Rather than de-escalating, the confrontation between Israel and Iran has intensified, with missile salvos exchanged on both sides and the looming threat of US intervention. In this context, on the morning of 19 June 2025, Behnam Saeedi, a member of the Iranian Parliament’s National Security Committee, stated that "Iran has a variety of strategies to counter its enemies and chooses these strategies based on prevailing circumstances" and described the closure of the Strait of Hormuz as one of Iran’s "possible responses" to foreign aggression.
The question remains whether it can actually do so. Iran does not possess a navy with large warships, which in any case would be unable to counter the US naval presence already strongly established in the area. However, the Islamic Revolutionary Guard Corps (IRGC) operates an extensive fleet of small fast-attack boats, missile catamaran corvettes, and midget submarines. Over the past three years, Iran has commissioned hundreds of new vessels, including four missile catamaran corvettes designed for high-seas operations. Iranian tactics for a potential closure would likely involve naval mines, historically one of the most immediate means of halting or slowing maritime traffic through the strait. Iran could also deploy land-based cruise and ballistic missiles, as well as kamikaze drones. Electronic warfare should not be overlooked either, including satellite signal jamming, which could lead to serious accidents.
The consequences of a closure—or even a mere reduction or delay in maritime traffic—would be severe, particularly for Europe. The Strait of Hormuz is considered the "world's most significant oil transit chokepoint" according to the US Energy Information Administration. Every day, around 20 to 21 million barrels of oil pass through it, equivalent to 20 percent of global consumption. Reliance on this passage varies among oil-producing countries, with Kuwait sending all its exports through the strait, followed by Iraq at 95 percent and the United Arab Emirates at 85 percent.
Unlike the Red Sea, which offers the alternative of circumnavigating Africa, the Persian Gulf route through the Strait of Hormuz has no maritime alternatives.
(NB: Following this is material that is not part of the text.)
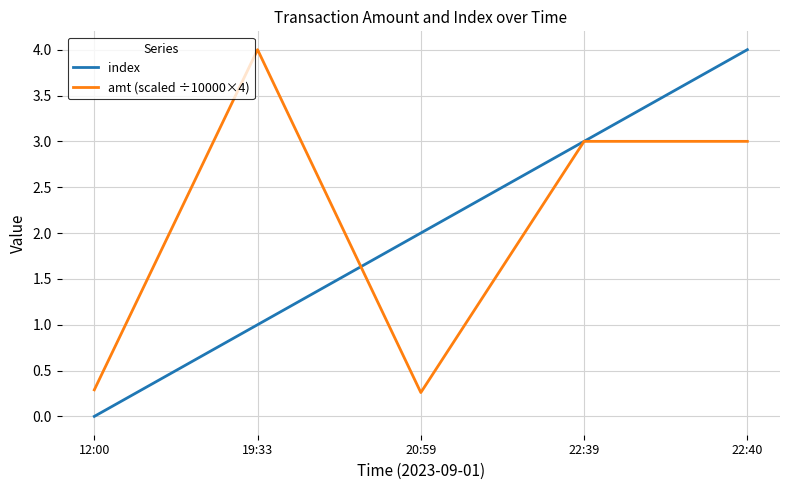

What is the sum of all amt (scaled ÷10000×4) values?

10.5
While there are land-based pipeline options in the event of a closure, their capacity is limited compared to maritime volumes. Saudi Arabia operates the Petroline (also known as the East-West Pipeline), which runs across the country from the Abqaiq facility to the Red Sea and has a nominal capacity of around 4.8 million barrels per day. It is currently underutilised, with a spare capacity of approximately 2.8 million barrels per day. The United Arab Emirates runs the Abu Dhabi Crude Oil Pipeline, capable of transporting 1.5 million barrels per day, linking Abu Dhabi’s onshore oil fields to the port of Fujairah on the Gulf of Oman, allowing crude oil shipments to bypass the Strait of Hormuz. The government has planned to increase this capacity to 1.8 million barrels per day in the near future.
Analysts predict a wide range of scenarios regarding oil prices, depending on the duration and extent of any potential closure. Deutsche Bank estimates that a total shutdown disrupting 21 million barrels per day for two months could push oil prices beyond 120 dollars per barrel. Rabobank suggests prices could even spike to 150 dollars per barrel, recalling that Brent briefly reached 139 dollars in 2022 following Russia’s invasion of Ukraine.
But it’s not just oil that flows through Hormuz. Liquefied natural gas (LNG) is even more vulnerable, as 20 percent of global LNG trade passes through the strait, including all exports from Qatar, the world’s second-largest LNG exporter. Eighty percent of these volumes are destined for Asia, while Europe receives about 20 percent, meaning any disruption would intensify competition between regions. Qatar has already taken precautions, instructing LNG vessels to wait outside the Strait of Hormuz until they are ready to load. This decision reflects the level of concern among major energy exporters.
There is also the matter of non-energy goods. Ports in the Persian Gulf, such as Jebel Ali and Khor Fakkan, have become significant global transshipment hubs, with feeder services extending into the Persian Gulf, South Asia and East Africa. A considerable portion of cargo from these ports is bound for Dubai, which has established itself as a key transshipment centre linking large container ships to smaller feeder vessels operating across a vast region from the Persian Gulf to South Asia and East Africa. Disruption or delays in this supply chain would have knock-on effects across a wide area, causing logistical breakdowns and port congestion.
The maritime insurance sector has been quick to respond, with premiums already rising for ships transiting Hormuz. According to Marsh McLennan, the world’s largest insurance broker, hull and machinery insurance costs for vessels operating in the region have risen from 0.125 percent to 0.2 percent of the ship’s value, an increase of over 60 percent. This means insuring a 100 million dollar ship now costs around 200,000 dollars, up from the previous 125,000 dollars. War risk premiums for Red Sea transits have also climbed, while coverage for Israeli ports has tripled to 0.7 percent. Additionally, the validity period of insurance quotes has been halved from 48 hours to 24, signalling the growing volatility of the market.